Campbell also attempted to show that the mileage report was not the real reason for his termination by pointing to two white merchandisers who overreported their mileage but were not fired. Evidence that a plaintiff was treated less favorably than similarly situated comparators outside the plaintiff's protected group can raise a question of fact as to pretext. See Cruz v. Coach Stores, Inc., 202 F.3d 560, 567–68 (2d Cir. 2000). But the comparator must have engaged in “comparable conduct” of “comparable seriousness.” Graham v. Long Island R.R., 230 F.3d 34, 40 (2d Cir. 2000) (quotation marks omitted); see also Cruz, 202 F.3d at 568. Here, as the District Court pointed out, the white merchandisers were not similarly situated to Campbell because their mileage reports showed that they overreported their mileage by sixty miles or less, whereas Campbell's mileage report showed much more significant overreporting of 577 miles during the same period. Accordingly, we conclude that Campbell failed to sustain his burden of adducing evidence that rebutted Bottling Group's proffered legitimate reason and thus defeat summary judgment on his discriminatory termination and retaliation claims.

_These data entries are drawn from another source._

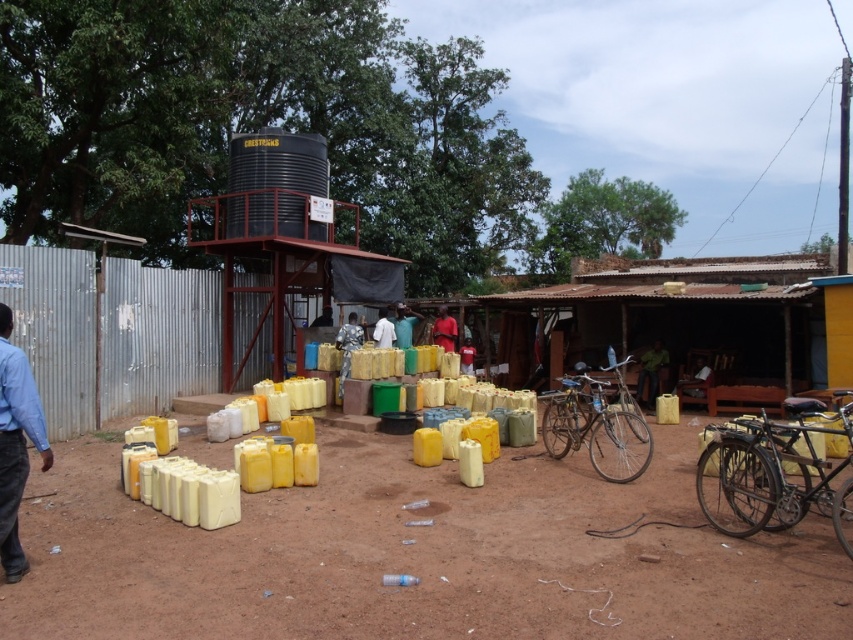
You are standing at the water distribution point and need to locate two specific points marked in the scene. Which point is closer to you, point 1 at coordinates point 1 at coordinates point [4,324] or point [392,333]?

Point point [4,324] is closer to the viewer than point [392,333], so the closer point is point [4,324].

You are a visitor approaching the water distribution point and see the matte red shirt at center and the blue fabric at center. Which object would appear closer to you as you walk towards the distribution point?

The matte red shirt at center appears closer to you because it is further to the viewer than the blue fabric at center, meaning it is positioned nearer in the scene.

You are a farmer checking the water distribution point. You see the brown dirt field at center and the blue fabric at center. Which object is taller?

The blue fabric at center is taller than the brown dirt field at center.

Finally, substantially for the reasons stated by the District Court, we agree that Campbell failed to demonstrate that he was subjected to a racially hostile work environment. To establish a claim for hostile work environment, a plaintiff must show discriminatory conduct that was “sufficiently severe or pervasive to alter the conditions of the victim's employment and create an abusive working environment.” Alfano v. Costello, 294 F.3d 365, 373 (2d Cir. 2002) (quotation marks omitted); see also Summa v. Hofstra Univ., 708 F.3d 115, 123–24 (2d Cir. 2013). A plaintiff must show either “a single incident [that] was extraordinarily severe” or “a series of incidents [that] were sufficiently continuous and concerted to have altered the conditions of [his] working environment.” Alfano, 294 F.3d at 374 (quotation marks omitted). Viewing the record in Campbell's favor, we agree with the District Court that the incidents to which Campbell points do not rise to the level of being severe or pervasive. For example, Campbell offered evidence that his former supervisor, Robert Flaherty, told him “that there was a ‘stink’ on him ․ due to [his] performance issues.” Sp. App'x 7–8. Even if we assume that the statement had racial overtones, this single remark falls below the “extraordinarily severe” standard for a hostile work environment claim based on a single incident. Moreover, Campbell's conclusory and generalized allegations of harassment and criticism of his job performance do not establish a nexus to a protected ground. For the first time on appeal, Campbell also asserts that Flaherty called him “kid,” a term that Campbell analogized to being called “boy.” The analogy is not without basis, but because Campbell's assertion was not previously made to the District Court, we decline to consider it as support for Campbell's hostile work environment claim for the first time on appeal. See Harrison v. Republic of Sudan, 838 F.3d 86, 96 (2d Cir. 2016) (“[I]t is a well-established general rule that an appellate court will not consider an issue raised for the first time on appeal.” (quotation marks omitted)).
We have considered Campbell's remaining arguments and conclude that they are without merit. For the foregoing reasons, the judgment of the District Court is AFFIRMED.